Formally specifying, let alone verifying, properties of systems involving multiple programming languages is inherently challenging. We introduce Heterogeneous Dynamic Logic (HDL), a framework for combining reasoning principles from distinct (dynamic) program logics in a modular and compositional way. HDL mirrors the architecture of satisfiability modulo theories (SMT): Individual dynamic logics, along with their calculi, are treated as dynamic theories that can be combined to reason about heterogeneous systems whose components are verified using different program logics. HDL provides two key operations: Lifting extends an individual dynamic theory with new program constructs (e.g., the havoc operation or regular programs) and automatically augments its calculus with sound reasoning principles for the new constructs; and Combination enables cross-language reasoning in a single modality via Heterogeneous Dynamic Theories, facilitating the reuse of existing proof infrastructure. By lifting combined theories with regular programs, we obtain heterogeneous control structures that allow us to reason about intertwined cross-language behavior. We formalize dynamic theories, their lifting and combination, and prove the soundness of all proof rules in Isabelle. We also introduce a proof rule combining deductive DL-based reasoning with reasoning principles from Kleene Algebras with Tests. Furthermore, we prove relative completeness theorems for lifting and combination: Under usual assumptions, reasoning about lifted or combined theories is no harder than reasoning about the constituent dynamic theories and their common first-order structure (i.e., the data theory). We demonstrate HDL's value by verifying an automotive case study where a Java controller (formalized in Java dynamic logic) steers a plant model (formalized in differential dynamic logic).

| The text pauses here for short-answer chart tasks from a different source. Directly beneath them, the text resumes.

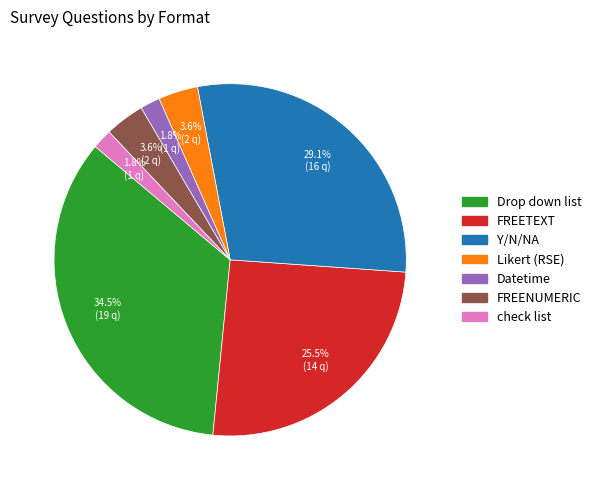

To the nearest percent, what is the combined percentage of check list and Datetime?

4%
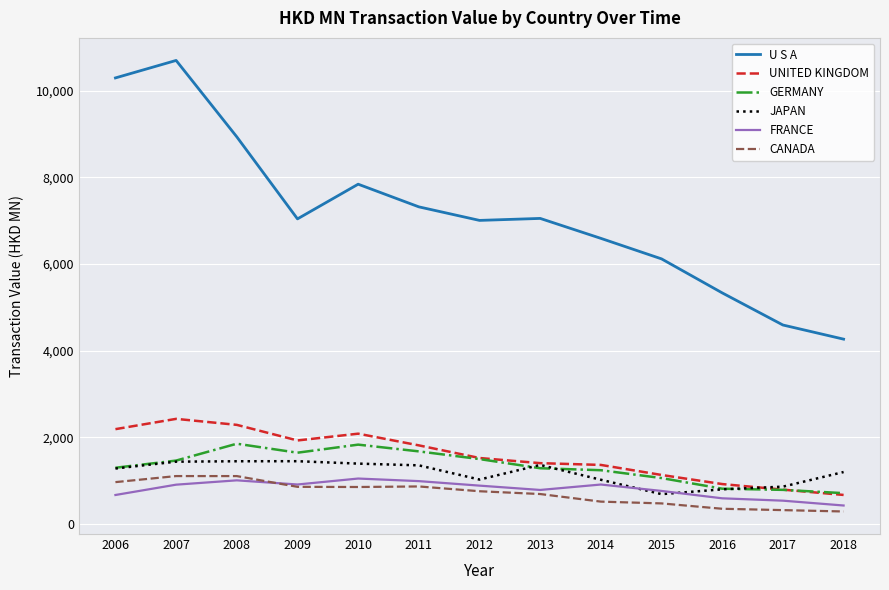

Where is the first local maximum for FRANCE?

2008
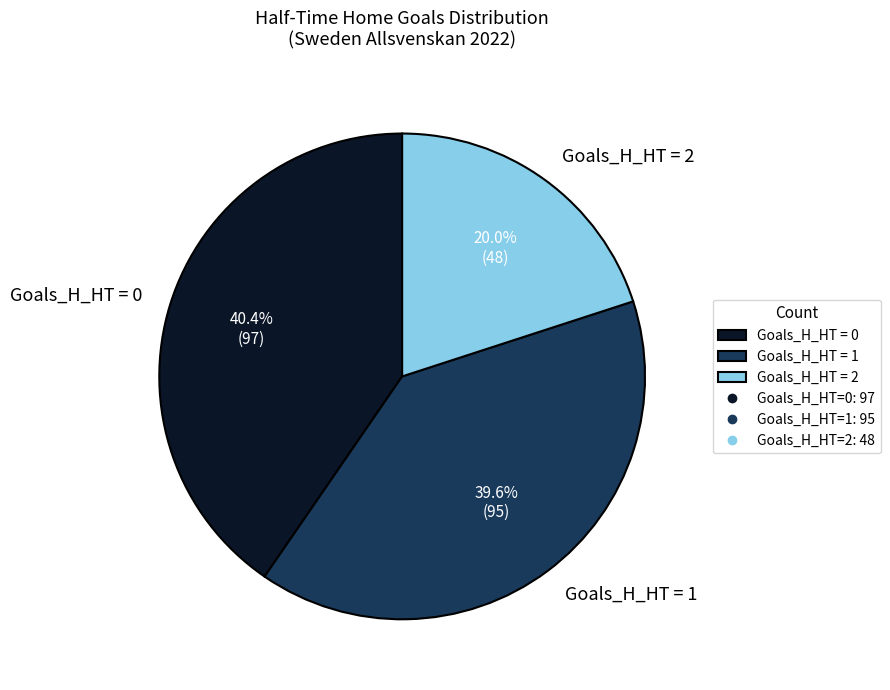

Is there a majority slice in this chart?

No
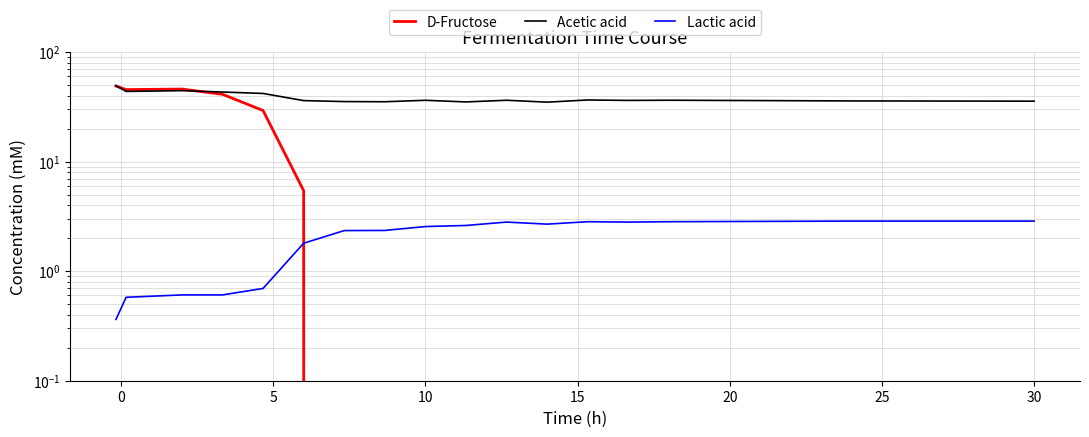

List the series in order of their peak value, highest first.

Acetic acid, D-Fructose, Lactic acid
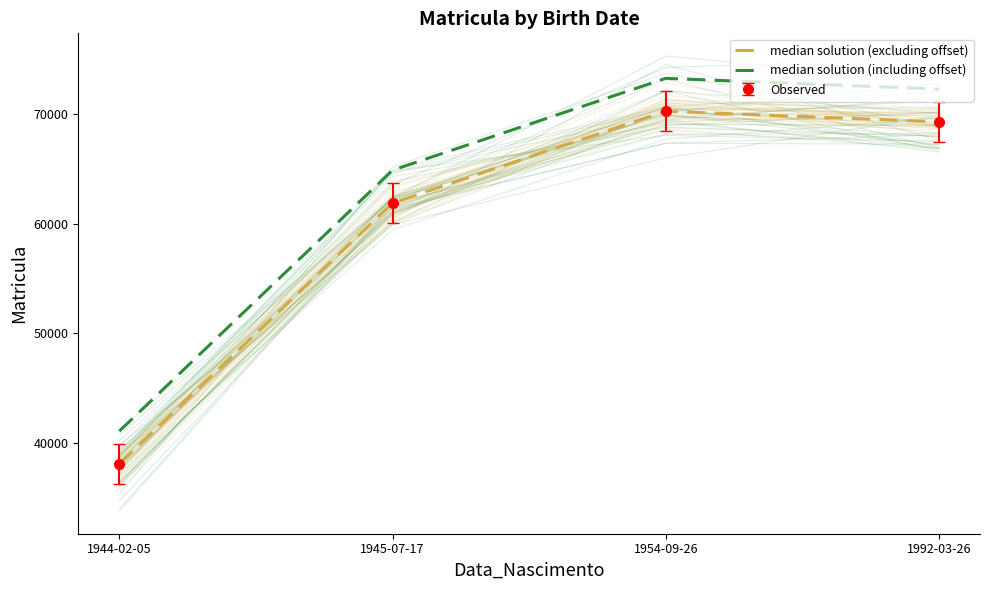

True or false: median solution (excluding offset) has a value of 70297 at 1954-09-26.

True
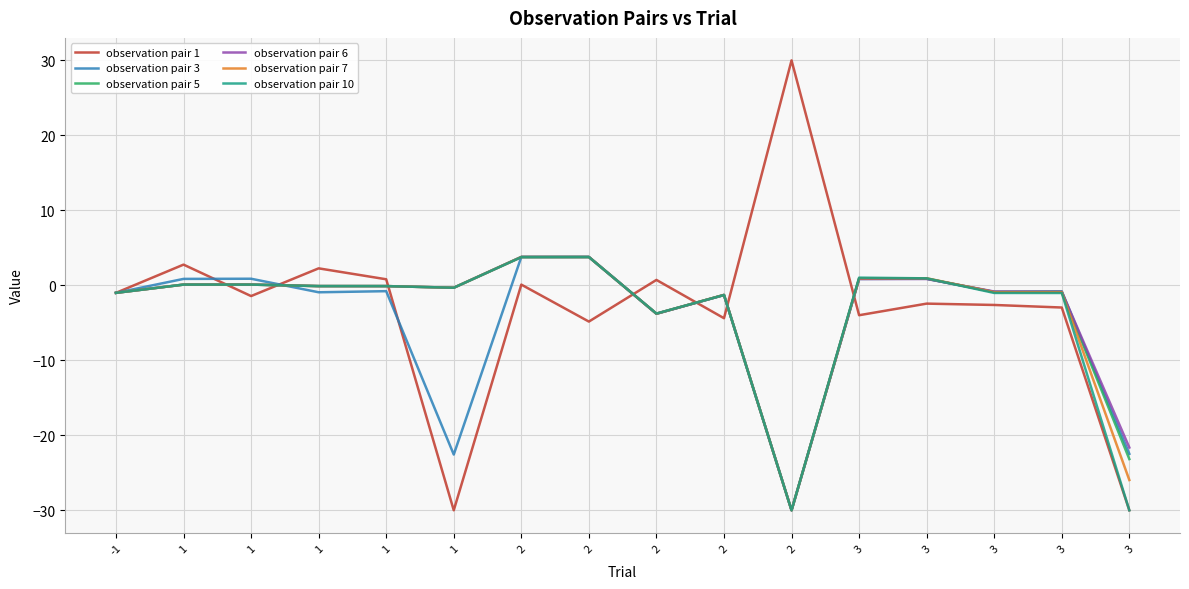

Read the observation pair 1 value at 2.

30.0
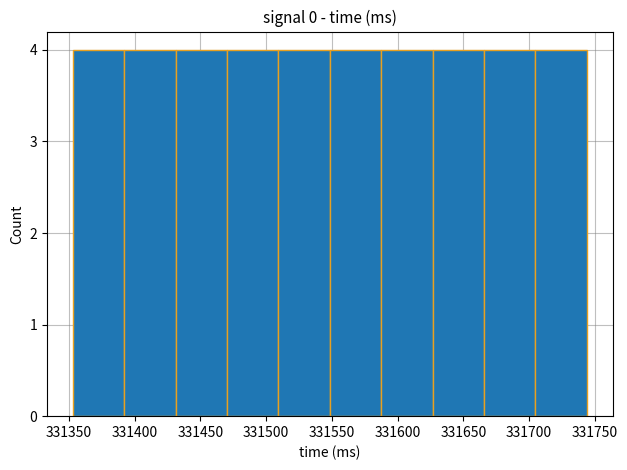

Reading left to right, transcribe this chart: for each bar, give the range it covers on the x-axis and its height. Neither the bar edges nor the heights are printed on the chart, so give them approximately, as read against the axes.

331355 to 331390: 4
331390 to 331430: 4
331430 to 331470: 4
331470 to 331510: 4
331510 to 331550: 4
331550 to 331590: 4
331590 to 331625: 4
331625 to 331665: 4
331665 to 331705: 4
331705 to 331745: 4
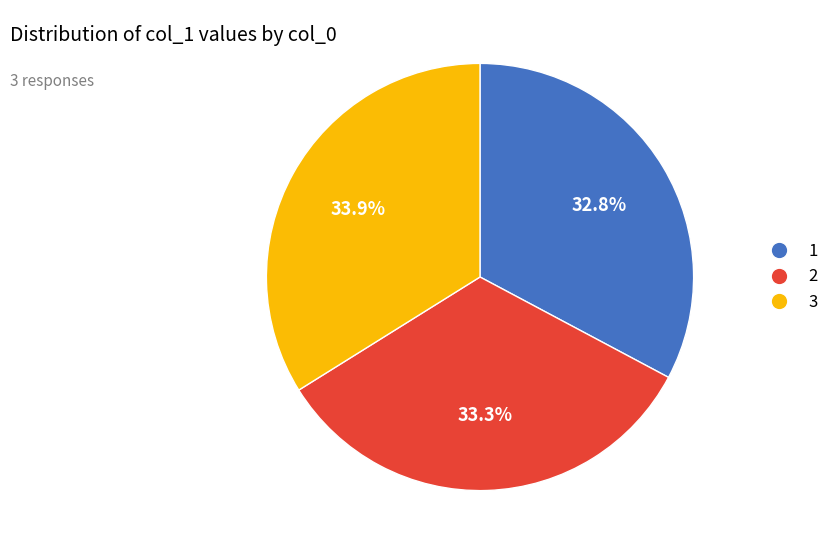

True or false: 3 accounts for 34% of the total.

True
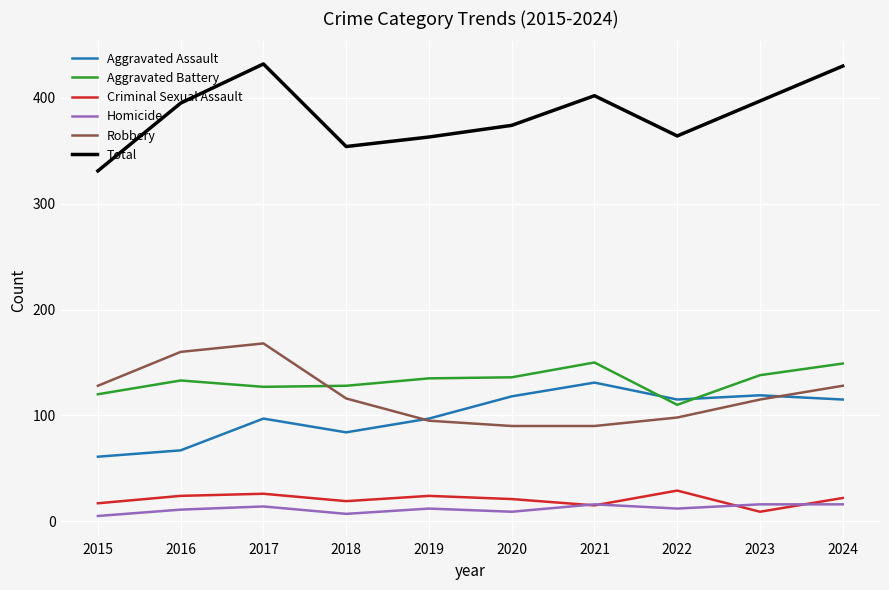

Which series has the largest total across all categories?

Total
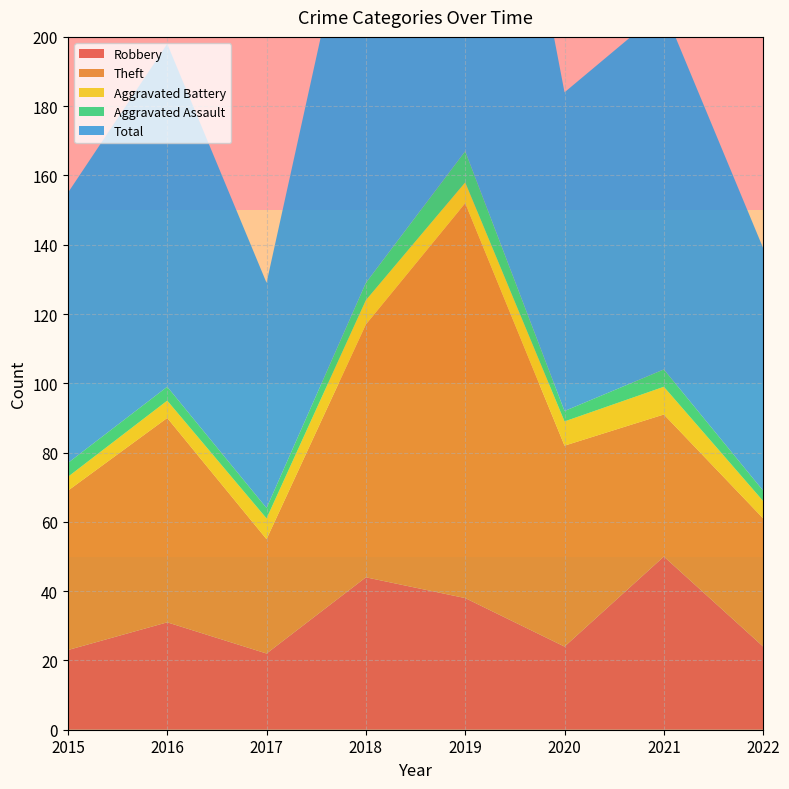

Reading right to left, transcribe all the data shown in this chart.

Robbery: 2022=24	2021=50	2020=24	2019=38	2018=44	2017=22	2016=31	2015=23
Theft: 2022=37	2021=41	2020=58	2019=114	2018=73	2017=33	2016=59	2015=46
Aggravated Battery: 2022=5	2021=8	2020=7	2019=6	2018=7	2017=6	2016=5	2015=4
Aggravated Assault: 2022=3	2021=5	2020=3	2019=9	2018=5	2017=3	2016=4	2015=4
Total: 2022=70	2021=104	2020=92	2019=167	2018=130	2017=65	2016=99	2015=78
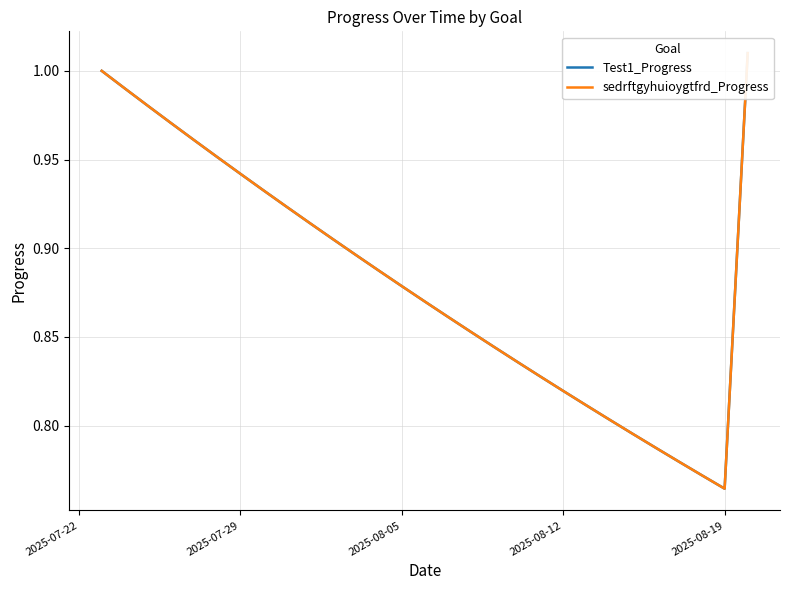

What is the maximum value shown in the chart?

1.0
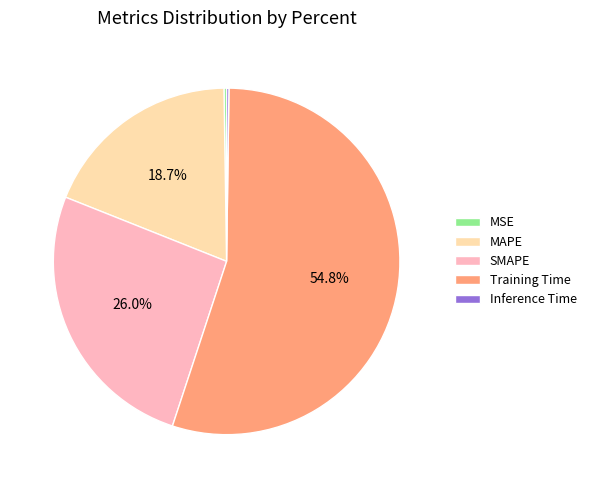

Does any single category account for the majority?

Yes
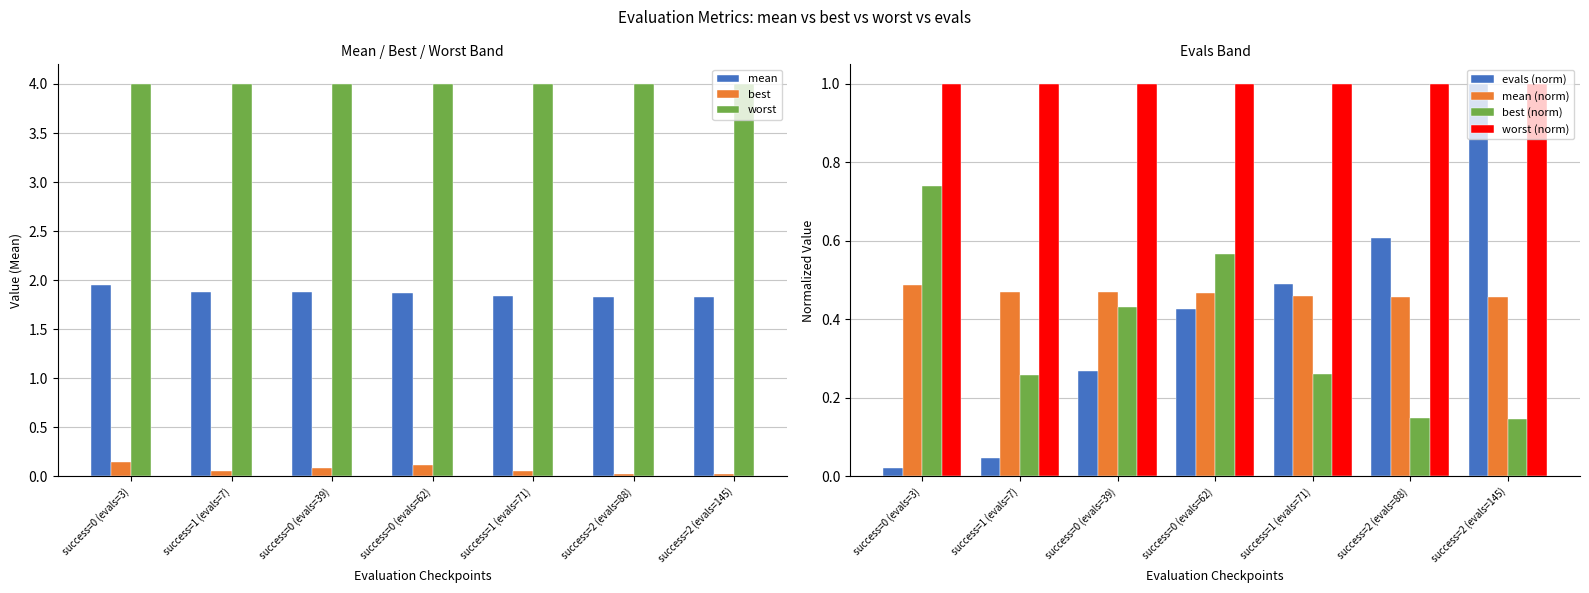

At how many categories does at least one series exceed 1?

7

翻译：形式化地规约（更不用说验证）涉及多编程语言的系统特性本身就极具挑战性。我们提出异构动态逻辑（HDL），这是一种以模块化、组合化方式融合不同（动态）程序逻辑推理原则的框架。HDL 模仿了可满足性模理论（SMT）的架构：单个动态逻辑及其演算被视为动态理论，这些理论可以组合起来，用于推理那些其组件使用不同程序逻辑验证的异构系统。HDL 提供两种关键操作：提升操作通过新增程序构造（例如，破坏性赋值操作或正则程序）扩展单个动态理论，并自动为其演算补充针对新构造的可靠推理原则；组合操作则通过异构动态理论实现单一模态下的跨语言推理，从而促进现有证明基础设施的重用。通过使用正则程序提升组合后的理论，我们获得了异构控制结构，这使得我们能够推理交织的跨语言行为。我们在 Isabelle 中形式化了动态理论、它们的提升与组合，并证明了所有证明规则的可靠性。我们还引入了一条将基于演绎的 DL 推理与带测试的 Kleene 代数的推理原则相结合的证明规则。此外，我们证明了提升和组合的相对完备性定理：在通常的假设下，对提升或组合理论进行推理的难度，不会超过对组成它的动态理论及其共同的一阶结构（即数据理论）进行推理的难度。我们通过验证一个汽车领域的案例研究来展示 HDL 的价值：在该案例中，一个用 Java 动态逻辑形式化的 Java 控制器控制一个用微分动态逻辑形式化的受控对象模型。